Только вот кому гонорар… А возьму себе, нечего. Манн-то уж точно не заслужил. Во-первых, он был ужасающе недальновиден: никакой гражданской войны не случилось – ровно по той причине, что не было граждан. Одни национал-патриоты. И все у них получалось, пока они не уперлись в СССР. А во-вторых, тоже мне Нобелевский лауреат. Если бы он действительно хорошо писал, что-нибудь менялось бы в читающем мире, разве нет?
Ну, тут не я угадал, а Манн. Но умение вовремя перечитывать и перепечатывать важные тексты – тоже, в общем, не последнее дело.
День пузыря
Широко обсуждается вопрос, который в недалеком прошлом стоил бы каналу «Дождь» полного закрытия, но просто тогда надо было его закрыть, а сейчас необязательно. Сейчас, в полузадушенном состоянии, выгнанный из всех кабельных сетей, он никому не мешает. А «Эхо» пока закрывать нельзя, потому что без Венедиктова некому будет защищать Дмитрия Пескова. И потому можно безнаказанно дискутировать, следует ли стыдиться своей страны – или она где-то отдельно и пусть сама за себя стыдится.
Отвечаю: лично я не стыжусь. Лично я – горжусь. Особенно после приговора Олегу Сенцову, УДОсрочного выхода Евгении Васильевой и задержания Ильи Яшина за нарушение тишины. Это вещи несопоставимые, но одинаково симптоматичные. Мораль у них одна: Мы Можем Все. Не рыпайтесь. Вы ничего не сделаете. И несмотря на это совершенно недвусмысленное заявление, Россия вовсе не легла под свою нынешнюю власть. Напротив, все попытки нагнать на нее страху только добавляют ей смеху.
Вы скажете: но ведь это и есть гнилость – когда внешне все чики-чики, а внутренне хи-хи. Когда по первому окрику дружное «Смир-рна!», а в душе неизменное «Апошлибывывсе». Отвечу: для поступательного развития это, наверное, не очень хорошо, но для самосохранения отлично. Россию нельзя построить, мобилизовать, запугать. Она обладает феноменальным навыком внутреннего сопротивления. Из россиян нельзя понаделать восторженных палачей. Навык сопротивления пропаганде огромен с советских времен. Отмечу еще одну любопытную особенность национального сознания: до какого-то момента россияне смотрят на происходящее с обычным своим насмешливым безразличием, но стоит, по выражению Маяковского, «нажать и сломать», как это инертное состояние неуловимо меняется. Молчание становится недобрым, выжидание – грозным, выживание – утомительным. Если же сходятся два фактора – ухудшение жизни и радикальное обнагление начальства, – вся инертность заканчивается очень быстро.

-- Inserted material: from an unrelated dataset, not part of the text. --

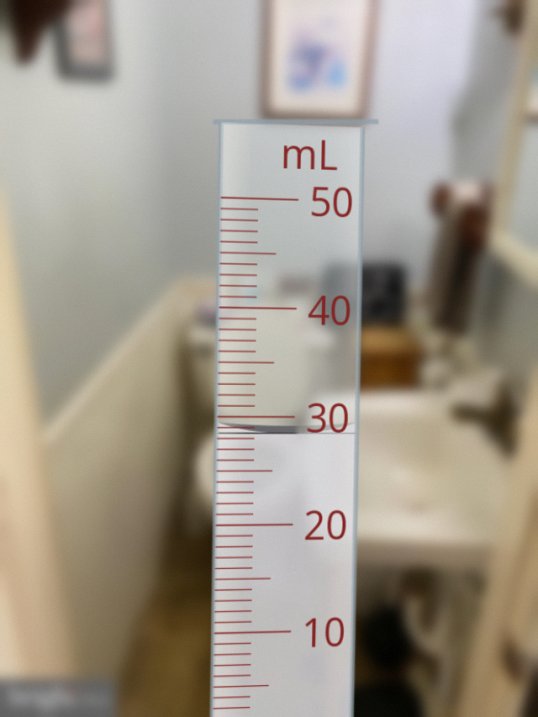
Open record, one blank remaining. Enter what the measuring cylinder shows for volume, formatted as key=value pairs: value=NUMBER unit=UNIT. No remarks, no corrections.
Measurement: value=28.5 unit=mL
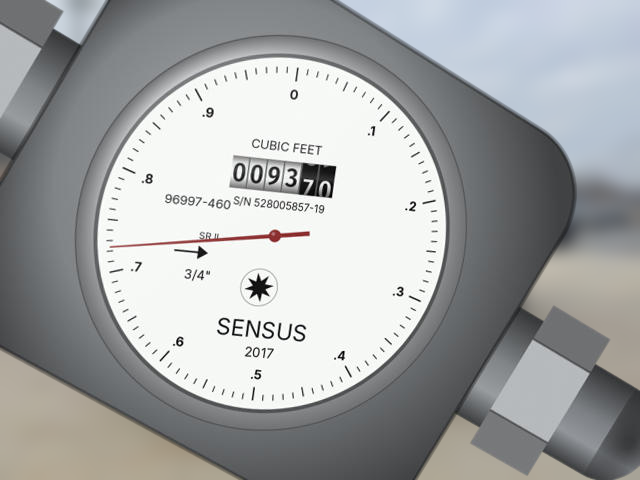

25 августа 2015 года – запомните эту дату для будущей историографии! – сделали одну необязательную, как всегда, и совершенно бессмысленную вещь, а именно перегнули палку. Я не думаю, что это сделано нарочно: Господь лично заботится о наглядности, о театральности происходящего. Российская политика не слишком осмысленна, но зрелищна. Двадцать лет Сенцову и тридцать четыре дня Васильевой во владимирской колонии – о, я узнаю этот режиссерский почерк. Он опять ставит нам масштабное трагикомическое зрелище в ироикомическом жанре, в жанре оптимистической трагедии, абсурдистской драмы, «Свадьбы в Малиновке». Герои, конечно, живые люди, а у Сенцова двое детей, один из которых аутист; но Главный Драматург заботится прежде всего о наглядности. Я уверен, что он сохранит Сенцову и жизнь и свободу.
Думаю, что у каждой нации свое оптимальное положение, точка равновесия, период наибольшей плодотворности: это не обязательно комфорт, но именно максимальная продуктивность, расцвет, демонстрация лучших национальных свойств. Таким периодом в истории России всегда бывает застой, он же Серебряный век, когда нация больше и лучше всего пишет, читает, думает, когда она переживает максимум интересных, увлекательных эпизодов; это точка, которую она всегда потом ностальгически романтизирует. В XX веке такими периодами были Серебряный век и застой. Не буду перечислять всех гениев Серебряного века, напомню лишь, что в семидесятые у нас одновременно работали отец и сын Тарковские, братья Михалковы, братья Стругацкие, муж и жена Климов и Шепитько, Высоцкий, Шукшин, Нагибин, Трифонов, Вознесенский, Окуджава, да мало ли. Тоталитаризм был – но дряхлый; все голосовали – и всё понимали; главным жанром был экзистенциальный фильм с открытым финалом и прекрасно его дополнявший застольный анекдот. То и другое делала интеллигенция, которая разрослась в это время невероятно.